Updated: December 17, 2012
After I posted my uTorrent mythbusting tweaking guide, I was promptly contacted by a reader nicknamed Plamen, who asked me to take qBittorrent for a whirl. If you pit this program against its friends and rivals, named uTorrent, Deluge, Transmission, and others, on paper, the list of capabilities is virtually identical, DHT, encryption, filtering, scheduling, and all the rest. But what happens when you try them?
Now, there's another aspect here. For most Windows users, uTorrent is the de-facto Bittorrent client. Therefore, if they were to move to Linux, they might suffer from a familiarity withdrawal. Hence, the second question rising from the muck of uncertainty is, how good qBittorrent is at replacing uTorrent for venturing Linux converts?
The installation is trivial, because qBittorrent is available in the official repositories of most popular distributions. And the emphasis is on most, comma, popular, rather than most popular, comma. Get it? In fact, when you think about it, Linux offers more useful clients to its users than Windows. If you steer away from uTorrent, you might begin to wonder what else is there, but then the power of GPL beckons you, and you stumble across several free, cross-platform solutions, which have primarily been designed for Linux. Take qBittorrent for instance.
On first launch, you will be warned about the potential hazards of sharing.
The main interface is simple and very similar to uTorrent. You have tabs, where you can check your RSS feeds, examine the log, or search for content. In the Transfers tab, you get all the usual and expected. The layout is virtually identical to the famous Windows client.
The plus side is that qBittorrent comes without any extras, like apps and advertising. Another useful feature is the ability to lock down the GUI. This will minimize the client to the notification area and will not allow opening it back again until you provide the correct password. Useful for hiding pr0n from parents or THE wife.
Like I said, it's all very simple and intuitive. Even the torrent content information, from bits and pieces you're downloading, to peers and other details. In the settings menu, again you get the same share of familiar and useful.
qBittorrent comes with a lot of settings that you can play with. You can schedule periods where you do not wish to fully utilize your line, so you can use lower, alternative download and upload caps, you can set limits to your bandwidth, use proxy and IP filters, tweak the number of connection limits, as well as use a WEB UI for managing the client remotely, and many other options. If you are so inclined, you can even manually edit the settings, much like uTorrent. Of course, my tweaking guide shows how useless all of these changes are. Your bandwidth capacity and utilization will be dictated by your ISP, first and foremost, then by everything else.

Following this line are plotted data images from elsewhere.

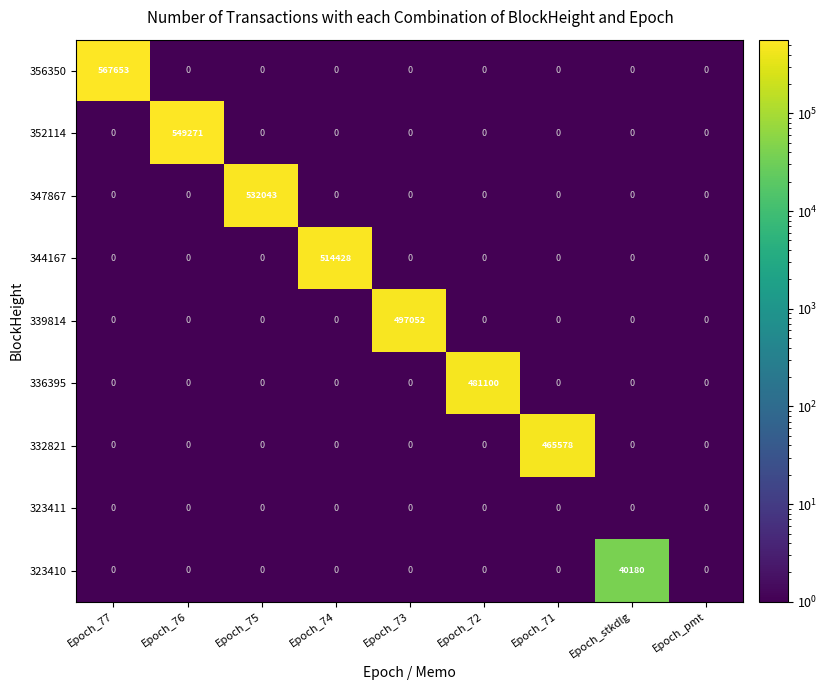

What value does the 323410 series have at Epoch_stkdlg, to the nearest 50?

40200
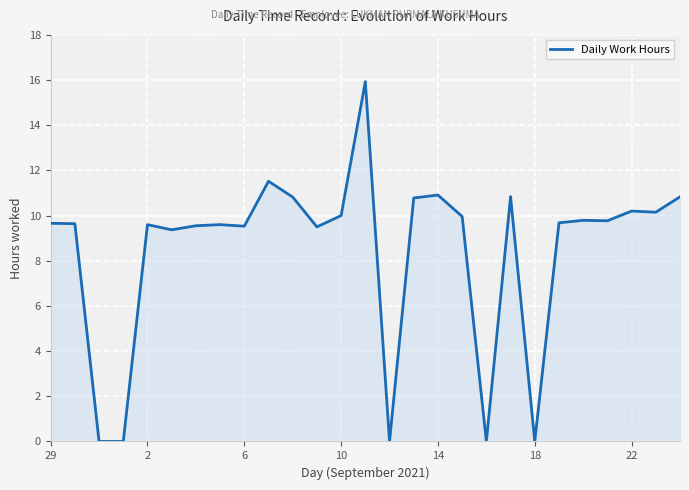

How many lines are shown in the chart?

1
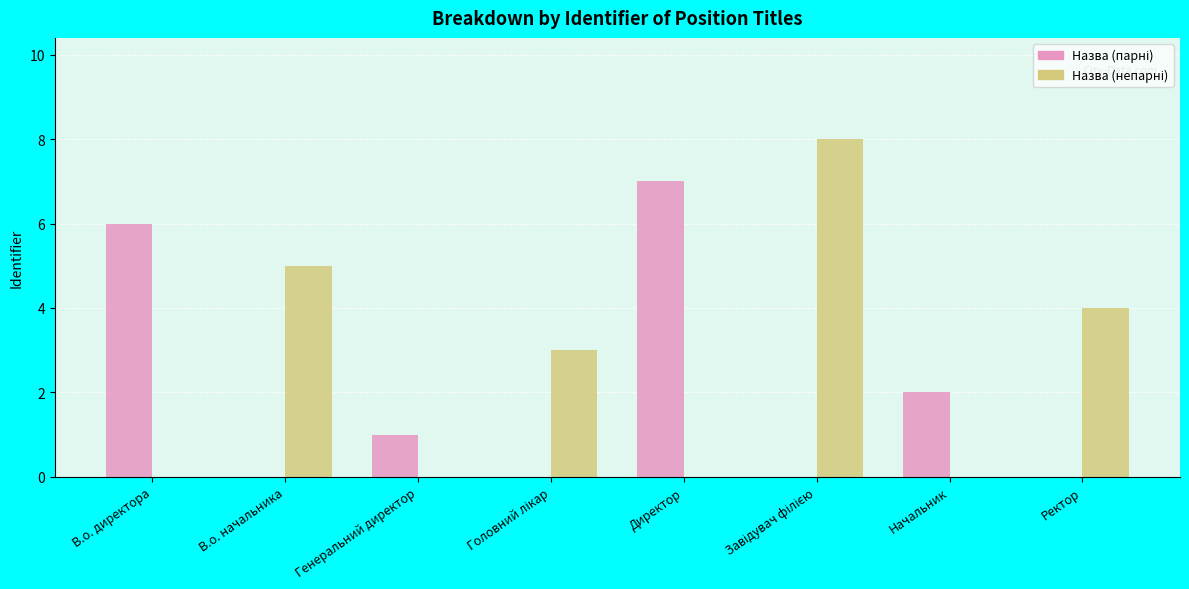

What is the greatest value displayed?

8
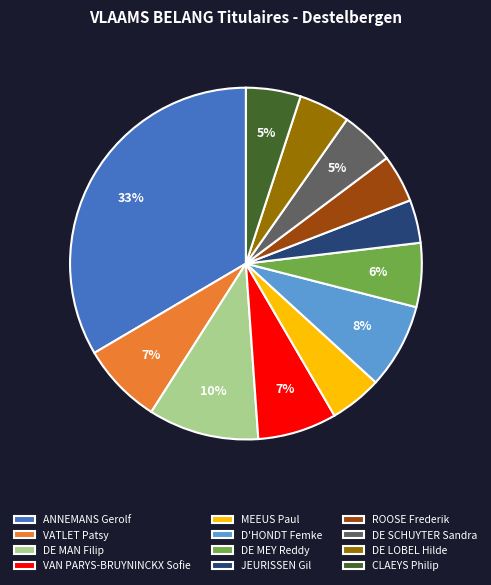

Count the number of slices in the pie.

12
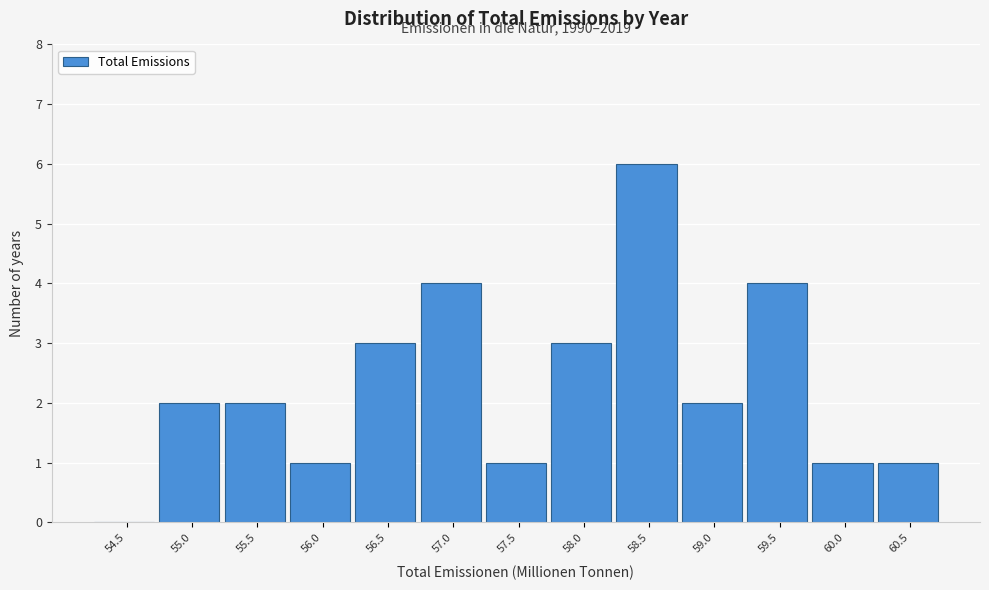

Reading left to right, transcribe all the data shown in this chart.

54.5=0	55.0=2	55.5=2	56.0=1	56.5=3	57.0=4	57.5=1	58.0=3	58.5=6	59.0=2	59.5=4	60.0=1	60.5=1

In my case, the 10Mbps line maxed within seconds on a Ubuntu ISO torrent download, fluctuating ever so briefly. I did not alter even one extra setting, except to open a port in the router for the sake of this demonstration. All in all, worked fabulously.
This is a very short review, I must admit, almost stretching the limit of my comfort as to how terse content can really be, but it comes with a few very important takeaways. One, qBittorrent is a very decent, robust client, on its own, competition notwithstanding. Two, it is very similar to uTorrent, so those switching to Linux will lose virtually nothing. Three, it can serve as a viable alternative to uTorrent on Windows, too, if you must, especially if you do not like a-la Skype changes and additions in the latest versions.
I am most pleasantly surprised, as one simple programs opens so many options before me, because I found Deluge to be a bit clunky on Windows and Transmission does not have a Windows port. So if you're looking for commonality, and for the vast majority of people, uTorrent is the client of choice, then qBittorrent makes most sense all around. And of course, you lose nothing in the terms of aesthetics or functionality.
You should definitely try it. And thanks to Plamen - and Danijel, once again!